Adexchanger reports that Walmart’s revenue from selling advertising grew 30% to $2.7B in 2022, and shows no signs of slowing down. Last week I mentioned how ad-supported streaming looks like it will be the future of advertising. Well, retailer advertising is likely to be the OTHER future of advertising.
Effective targeting of ads is best done with user purchase data. If you know what someone has purchased in the past you will be much better at predicting what they will purchase in the future. Far better than knowing about their interests or hobbies. Facebook’s lookalike audiences were terrible when based on interests, but became uncanny when they layered in purchase data.
The second thing media companies selling advertising need is eyeballs.
Retailers have both of these things.
Amazon is now the third largest digital advertiser. Large retailers, who tend to have very small margins, have realized that they have been leaving money on the table by not doing this. Meanwhile manufacturers who sell through the retailers are ready to spend if they can show that an additional dollar in advertising leads to more than an additional dollar in gross profit.
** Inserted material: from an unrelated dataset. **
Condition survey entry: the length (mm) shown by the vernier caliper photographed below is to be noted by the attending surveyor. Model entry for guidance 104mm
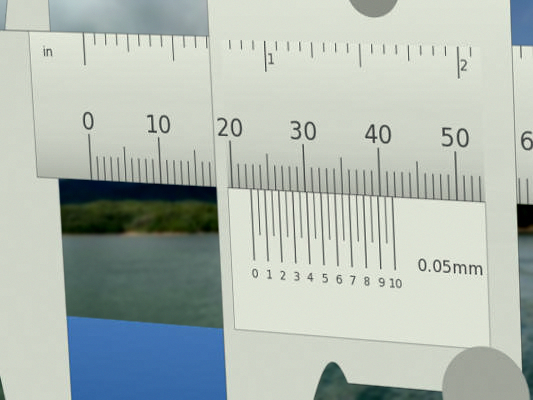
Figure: 22.6mm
In the 1990s we had this type of spend as well. We called it “retail business development”. Mostly those dollars were wasted, and mostly just a tool for getting retailers to do the things CPG firms really cared about (like proper shelving). But just as digital killed newspaper classifieds, and replaced it with something far more effective, “customer development funds” are going to fully disappear and be replaced with programatic retailer search ads.
Keep it simple,
Edward
I thought you were going to dive into the effectiveness of this spend to drive online ROI. Amazon has amazing scale, ad units drive ROI but lately the intense war of competition has made it harder. Not sure I know of many brands that are finding online ROI at Walmart or the other retailers once you leave Amazon. Specifically speaking to online only ROI not blended across the in-store sales.